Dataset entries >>
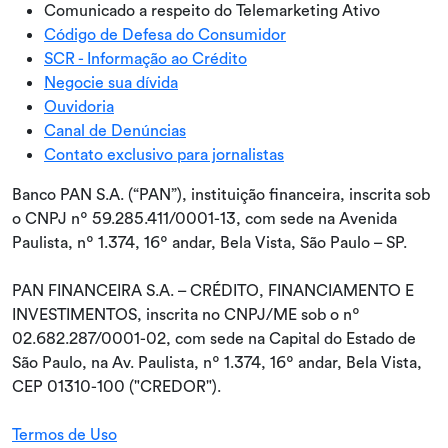
Comunicado a respeito do Telemarketing Ativo
Código de Defesa do Consumidor
SCR - Informação ao Crédito
Negocie sua dívida
Ouvidoria
Canal de Denúncias
Contato exclusivo para jornalistas
Banco PAN S.A. (“PAN”), instituição financeira, inscrita sob
o CNPJ nº 59.285.411/0001-13, com sede na Avenida
Paulista, nº 1.374, 16º andar, Bela Vista, São Paulo – SP.
PAN FINANCEIRA S.A. – CRÉDITO, FINANCIAMENTO E
INVESTIMENTOS, inscrita no CNPJ/ME sob o nº
02.682.287/0001-02, com sede na Capital do Estado de
São Paulo, na Av. Paulista, nº 1.374, 16º andar, Bela Vista,
CEP 01310-100 ("CREDOR").
Termos de Uso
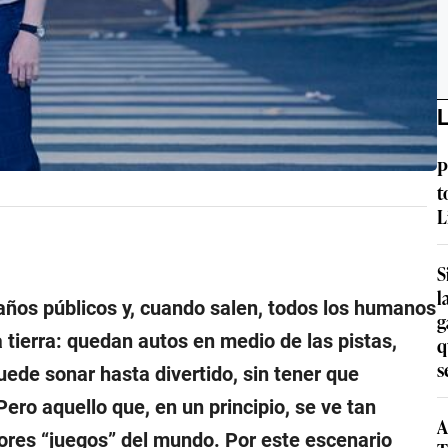
L
P
t
L
S
l
años públicos y, cuando salen, todos los humanos
g
 tierra: quedan autos en medio de las pistas,
q
s
uede sonar hasta divertido, sin tener que
Pero aquello que, en un principio, se ve tan
A
ores “
juegos
” del mundo. Por este escenario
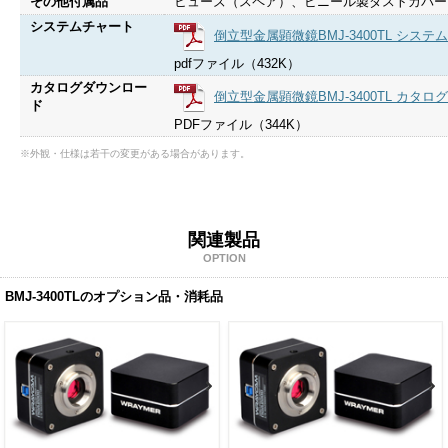
その他付属品
ヒューズ（スペア）、ビニール製ダストカバー
システムチャート
倒立型金属顕微鏡BMJ-3400TL システ
pdfファイル（432K）
カタログダウンロー
倒立型金属顕微鏡BMJ-3400TL カタログ
ド
PDFファイル（344K）
※外観・仕様は若干の変更がある場合があります。
関連製品
OPTION
BMJ-3400TLのオプション品・消耗品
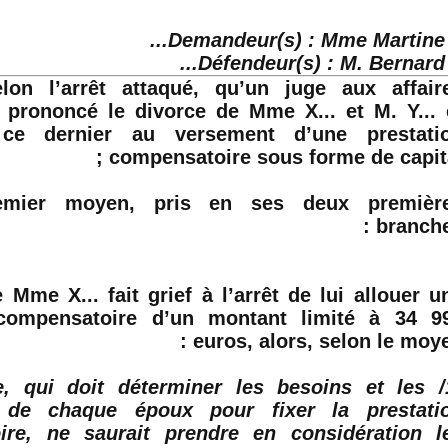
Demandeur(s) : Mme
Martine
Défendeur(s) : M. Bernard Y.
lon l’arrêt attaqué, qu’un juge aux affair
a prononcé le divorce de Mme X... et M. Y... 
ce dernier au versement d’une prestati
compensatoire sous forme de capital
emier moyen, pris en ses deux premièr
branches
Mme X... fait grief à l’arrêt de lui allouer u
 compensatoire d’un montant limité à 34 9
euros
, alors, selon le moyen
juge, qui doit déterminer les besoins et les
 de chaque époux pour fixer la prestati
ire, ne saurait prendre en considération l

Task details >> Write out each entry exactly as given, omitting any picture.

Solution to this task >>
Comunicado a respeito do Telemarketing Ativo
Código de Defesa do Consumidor
SCR - Informação ao Crédito
Negocie sua dívida
Ouvidoria
Canal de Denúncias
Contato exclusivo para jornalistas
Banco PAN S.A. (“PAN”), instituição financeira, inscrita sob
o CNPJ nº 59.285.411/0001-13, com sede na Avenida
Paulista, nº 1.374, 16º andar, Bela Vista, São Paulo – SP.
PAN FINANCEIRA S.A. – CRÉDITO, FINANCIAMENTO E
INVESTIMENTOS, inscrita no CNPJ/ME sob o nº
02.682.287/0001-02, com sede na Capital do Estado de
São Paulo, na Av. Paulista, nº 1.374, 16º andar, Bela Vista,
CEP 01310-100 ("CREDOR").
Termos de Uso
L
P
t
L
S
l
años públicos y, cuando salen, todos los humanos
g
 tierra: quedan autos en medio de las pistas,
q
s
uede sonar hasta divertido, sin tener que
Pero aquello que, en un principio, se ve tan
A
ores “
juegos
” del mundo. Por este escenario
その他付属品
ヒューズ（スペア）、ビニール製ダストカバー
システムチャート
倒立型金属顕微鏡BMJ-3400TL システ
pdfファイル（432K）
カタログダウンロー
倒立型金属顕微鏡BMJ-3400TL カタログ
ド
PDFファイル（344K）
※外観・仕様は若干の変更がある場合があります。
関連製品
OPTION
BMJ-3400TLのオプション品・消耗品
Demandeur(s) : Mme
Martine
Défendeur(s) : M. Bernard Y.
lon l’arrêt attaqué, qu’un juge aux affair
a prononcé le divorce de Mme X... et M. Y... 
ce dernier au versement d’une prestati
compensatoire sous forme de capital
emier moyen, pris en ses deux premièr
branches
Mme X... fait grief à l’arrêt de lui allouer u
 compensatoire d’un montant limité à 34 9
euros
, alors, selon le moyen
juge, qui doit déterminer les besoins et les
 de chaque époux pour fixer la prestati
ire, ne saurait prendre en considération l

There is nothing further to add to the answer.